Break-Even Calculator

This calculator shows how many units you need to sell, and how much revenue you need to earn, in order to cover all of your costs. It is intended for Australian SME owners pricing a product or service who want to know exactly where profit begins.

Enter all three figures above to find your break-even point.

How to use this tool

Begin with your monthly fixed costs, meaning the overheads you pay regardless of sales, such as rent, salaries, and software. Add the variable cost to produce or deliver one unit, and the price you sell that unit for. The tool calculates your contribution margin (price minus variable cost), then divides fixed costs by that margin to find how many units you must sell to break even, rounded up to the next whole unit. If your price does not exceed your variable cost, the tool will tell you that break-even is not achievable.

MetricResultWhat It Means
Contribution margin per unitPrice − variable cost (AUD)The cash each sale contributes toward fixed costs and profit.
Break-even unitsFixed costs ÷ contribution marginUnits to sell each month before you make any profit (rounded up).
Break-even monthly revenueBreak-even units × priceThe sales revenue needed each month to cover every cost.

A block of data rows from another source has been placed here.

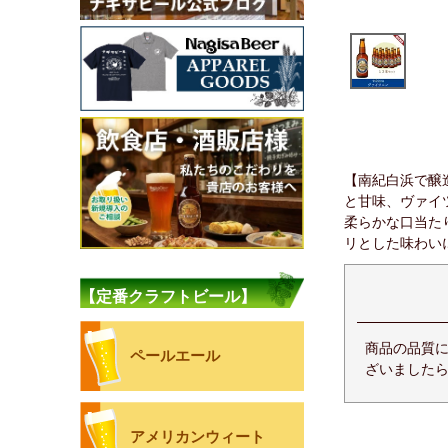
【南紀白浜で醸
と甘味、ヴァイ
柔らかな口当た
リとした味わい
【定番クラフトビール】
商品の品質
ペールエール
ざいましたら
アメリカンウィート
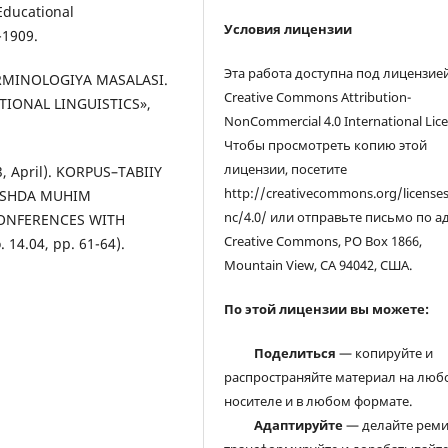
 Educational
Условия лицензии
-1909.
Эта работа доступна под лицензие
 TERMINOLOGIYA MASALASI.
Creative Commons Attribution-
IONAL LINGUISTICS»,
NonCommercial 4.0 International Lice
Чтобы просмотреть копию этой
лицензии, посетите
23, April). KORPUS–TABIIY
http://creativecommons.org/license
LISHDA MUHIM
nc/4.0/ или отправьте письмо по а
CONFERENCES WITH
Creative Commons, PO Box 1866,
14.04, pp. 61-64).
Mountain View, CA 94042, США.
По этой лицензии вы можете:
Поделиться
— копируйте и
распространяйте материал на люб
носителе и в любом формате.
Адаптируйте
— делайте реми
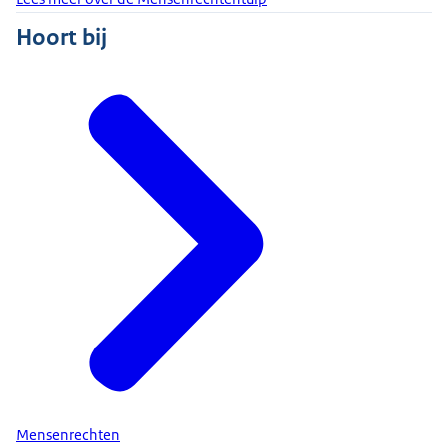
Hoort bij
Mensenrechten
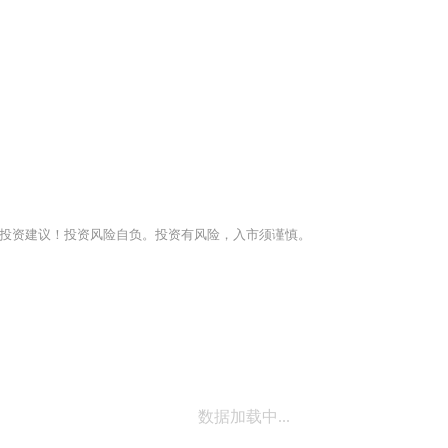
投资建议！投资风险自负。投资有风险，入市须谨慎。
数据加载中...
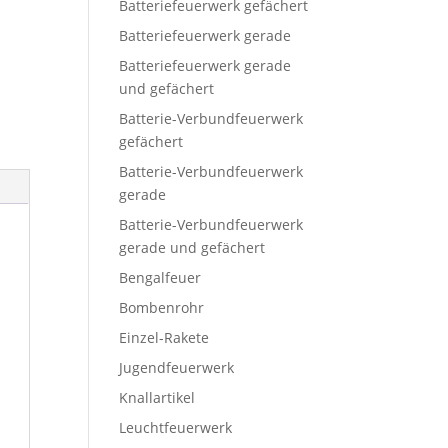
Batteriefeuerwerk gefächert
Batteriefeuerwerk gerade
Batteriefeuerwerk gerade
und gefächert
Batterie-Verbundfeuerwerk
gefächert
Batterie-Verbundfeuerwerk
gerade
Batterie-Verbundfeuerwerk
gerade und gefächert
Bengalfeuer
Bombenrohr
Einzel-Rakete
Jugendfeuerwerk
Knallartikel
Leuchtfeuerwerk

What this means for your business

Your break-even point is the sales target below which you lose money and above which you begin to make a profit. Knowing it turns pricing and cost decisions from guesswork into arithmetic. If the number of units required looks unrealistic for your market, you have three levers available: raise your price, reduce the variable cost per unit, or lower your fixed overheads, and the calculator lets you test each one in seconds. A high contribution margin means every additional sale moves you toward profit quickly, whereas a thin margin means you depend on volume and are exposed if sales fall. It is worth rechecking the break-even figure whenever your costs change, because a rent increase or a rise in supplier prices quietly pushes the target higher. Treat it as a planning anchor, and compare it against your actual monthly sales to see how much headroom you genuinely have. The closer you trade to break-even, the less room you have to absorb a difficult month.